Sunday, 6 April 2025

A poet without a muse

What is a metaphor without a face to rest upon?
I have built entire worlds of beauty—
soft similes, aching alliterations,
lines that could clothe a soul,
or undress it gently under moonlight.

But there’s no one here
to slip into the language I stitched.

No collarbone to carry my metaphors,
no palm to pour my sonnets into,
no laughter to stretch the meaning of joy,
no silence to sip my metaphysics like warm wine.

I am a poet debarred of purpose,
a candle burning in a room that no one enters.
My ink does not dry—it drowns.
It waits.

I have metaphors of rain,
but no skin to receive it.
I have verses of longing,
but no eyes to read them aloud.

It is a strange exile—
to be full of love,
and yet so utterly
unloved.

Wednesday, 26 March 2025

And I learnt to live



I was always afraid of love. The thought of falling for someone only to lose her one day terrified me. How could I bear the absence of the one who would bring me my mornings, whose sleepy voice would carry my nights into dreams?


I had seen hearts shatter, dreams dissolve into tears, and every time, I reminded myself—I must not fall in love. I knew love’s beauty, I could feel its purity, but I kept my distance, fearing the inevitable ache that would follow.


Yet, one day, love found me. A love so deep, so all-consuming, that there was nothing beyond it.


Mornings arrived only when she sent a Good Morning with a little heart. The day unfolded over coffee and whispered dreams from the night before. And nights… nights never really came. At three in the morning, I would weave her breath into the moonlight, creating our own jazz music—a rhythm of the days to come.


Even at work, I wasn’t truly there. In my mind, I was walking along the edge of a cemetery, a basket of white lilies in hand. The flowers rustled softly, and as they fell, they left a trail—one that led her back to me by dusk.


But then, one day, the lilies were gone. The sun overslept. The day forgot to rise. The night refused to rest.

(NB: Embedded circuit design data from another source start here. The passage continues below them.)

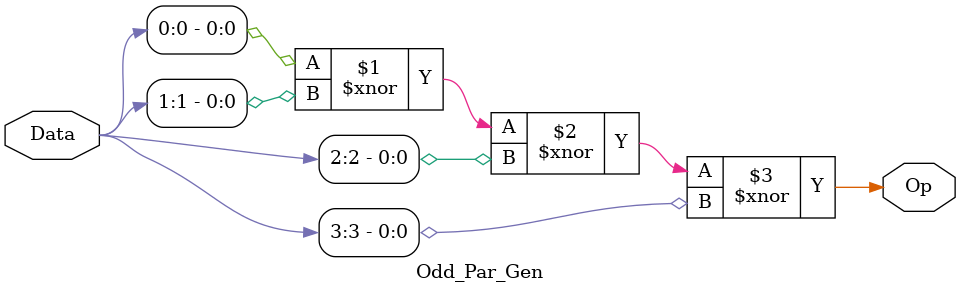
<source format=v>
module Odd_Par_Gen(Data,Op);
  input [3:0] Data;
  output reg Op ;
  
  assign Op=Data[0]~^Data[1]~^Data[2]~^Data[3];
 
endmodule

</source>
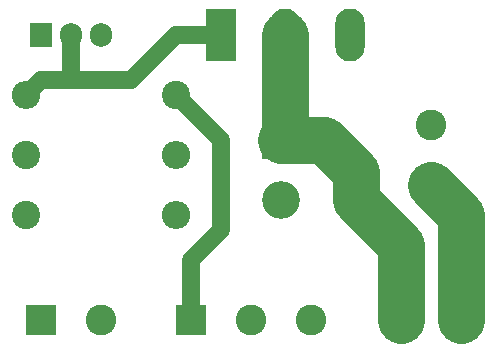
<source format=gbr>
G04 #@! TF.GenerationSoftware,KiCad,Pcbnew,(5.1.2)-1*
G04 #@! TF.CreationDate,2020-10-26T09:15:15+01:00*
G04 #@! TF.ProjectId,Flyback driver Cool-Tip v1.0.0,466c7962-6163-46b2-9064-726976657220,rev?*
G04 #@! TF.SameCoordinates,Original*
G04 #@! TF.FileFunction,Copper,L1,Top*
G04 #@! TF.FilePolarity,Positive*
%FSLAX46Y46*%
G04 Gerber Fmt 4.6, Leading zero omitted, Abs format (unit mm)*
G04 Created by KiCad (PCBNEW (5.1.2)-1) date 2020-10-26 09:15:15*
%MOMM*%
%LPD*%
G04 APERTURE LIST*
%ADD10O,2.400000X2.400000*%
%ADD11C,2.400000*%
%ADD12C,2.600000*%
%ADD13R,2.600000X2.600000*%
%ADD14O,3.200000X3.200000*%
%ADD15R,3.200000X3.200000*%
%ADD16O,2.500000X4.500000*%
%ADD17R,2.500000X4.500000*%
%ADD18R,1.905000X2.000000*%
%ADD19O,1.905000X2.000000*%
%ADD20C,4.000000*%
%ADD21C,1.500000*%
G04 APERTURE END LIST*
D10*
X114300000Y-95250000D03*
D11*
X101600000Y-95250000D03*
D10*
X114300000Y-90170000D03*
D11*
X101600000Y-90170000D03*
D12*
X107950000Y-104140000D03*
D13*
X102870000Y-104140000D03*
D14*
X123190000Y-93980000D03*
D15*
X123190000Y-88900000D03*
D16*
X129010000Y-80010000D03*
X123560000Y-80010000D03*
D17*
X118110000Y-80010000D03*
D12*
X135890000Y-87630000D03*
D13*
X135890000Y-92710000D03*
D12*
X138430000Y-104140000D03*
D13*
X133350000Y-104140000D03*
D18*
X102870000Y-80010000D03*
D19*
X105410000Y-80010000D03*
X107950000Y-80010000D03*
D11*
X114300000Y-85090000D03*
D10*
X101600000Y-85090000D03*
D13*
X115570000Y-104140000D03*
D12*
X120650000Y-104140000D03*
X125730000Y-104140000D03*
D20*
X133350000Y-97790000D02*
X129540000Y-93980000D01*
X126790000Y-88900000D02*
X123190000Y-88900000D01*
X129540000Y-91650000D02*
X126790000Y-88900000D01*
X129540000Y-93980000D02*
X129540000Y-91650000D01*
X123560000Y-88530000D02*
X123190000Y-88900000D01*
X123560000Y-80010000D02*
X123560000Y-88530000D01*
X133350000Y-97790000D02*
X133350000Y-104140000D01*
X138430000Y-95250000D02*
X138430000Y-104140000D01*
X135890000Y-92710000D02*
X138430000Y-95250000D01*
D21*
X114300000Y-85090000D02*
X118110000Y-88900000D01*
X118110000Y-88900000D02*
X118110000Y-96520000D01*
X115570000Y-104140000D02*
X115570000Y-99060000D01*
X115570000Y-99060000D02*
X118110000Y-96520000D01*
X105410000Y-80010000D02*
X105410000Y-83820000D01*
X102870000Y-83820000D02*
X101600000Y-85090000D01*
X105410000Y-83820000D02*
X102870000Y-83820000D01*
X110490000Y-83820000D02*
X105410000Y-83820000D01*
X118110000Y-80010000D02*
X114300000Y-80010000D01*
X114300000Y-80010000D02*
X110490000Y-83820000D01*
M02*

</source>
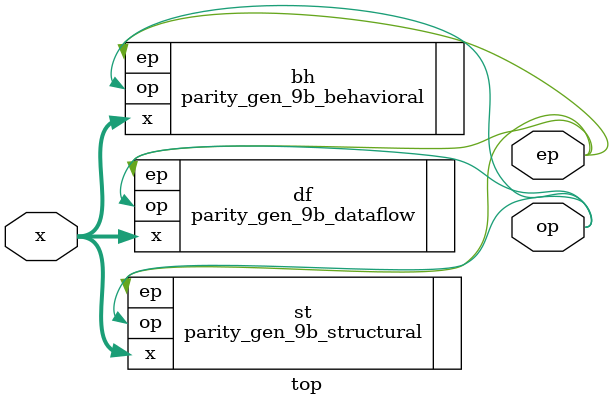
<source format=v>
`timescale 1ns / 1ps

module top(
    input [8:0] x,
    output ep, op
    );
        
    parity_gen_9b_structural st(
        .x(x),
        .ep(ep),
        .op(op)
    );

    parity_gen_9b_dataflow df(
        .x(x),
        .ep(ep),
        .op(op)
    );

    parity_gen_9b_behavioral bh(
        .x(x),
        .ep(ep),
        .op(op)
    );

endmodule

</source>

She left. My beloved left.


And the very thing I had feared all along happened.


For days, I cried. It felt as though someone had driven a knife straight into my chest—not just left it there, but twisted it every so often, ensuring the wound never closed. The pain was relentless, the bleeding endless. And yet, I did not die. I remained.


Days passed. My phone no longer vibrated. The silence settled into my bones.


Then, one day, I gathered the courage to rise. I opened my diary and began to write—where it all began, where it all ended. I stitched together the dreams I had lived and the ones that never got their chance.


And somewhere between those pages, I

 learnt to live again.


#Heartbreak #LoveAndLoss #Healing #MovingOn #UnfinishedDreams #LostLove #WritingToHeal #LessonsInLove #BrokenButAlive #NewBeginnings #SilentGoodbyes #LearningToLive #DiaryOfTheHeart #UnwrittenStories



Saturday, 22 March 2025

The Lament of My Heart

 The Lament of My Heart


I have seen love slip through my fingers, not with a storm’s rage, but with the quiet cruelty of fading light. One moment, it was ours; the next, it belonged to only me.


Perhaps this is the greatest tragedy—not that love was impossible, nor that the world conspired against it, but that it ended only for one. I find myself standing in the hollowed-out remains of something once so vast, so consuming, and yet now reduced to a whisper in the corridors of memory. She was here once. Her laughter still lingers in the spaces where silence now reigns. And though she has left, I remain, tethered to what once was, unable—or perhaps unwilling—to step into what comes next.


I wonder if she felt it slipping away, or if love, for her, ended so gently that she never needed to mourn it. Maybe it was not an ending at all, just a quiet closing of a chapter she had already outgrown. I do not resent her for it. Love is not a prison; it must be held freely or not at all. But what does one do with a love unreturned, with words unsaid and tenderness that has no place to go?


They say time heals, that distance dulls the ache. But some loves are not meant to be forgotten; they become woven into the fabric of who we are. And so, I do not fight the memory of her. I let it stay, let it haunt me in the quiet hours, let it remind me that for a moment—however fleeting—I loved and was loved. And if that is all I am left with, then perhaps it is enough.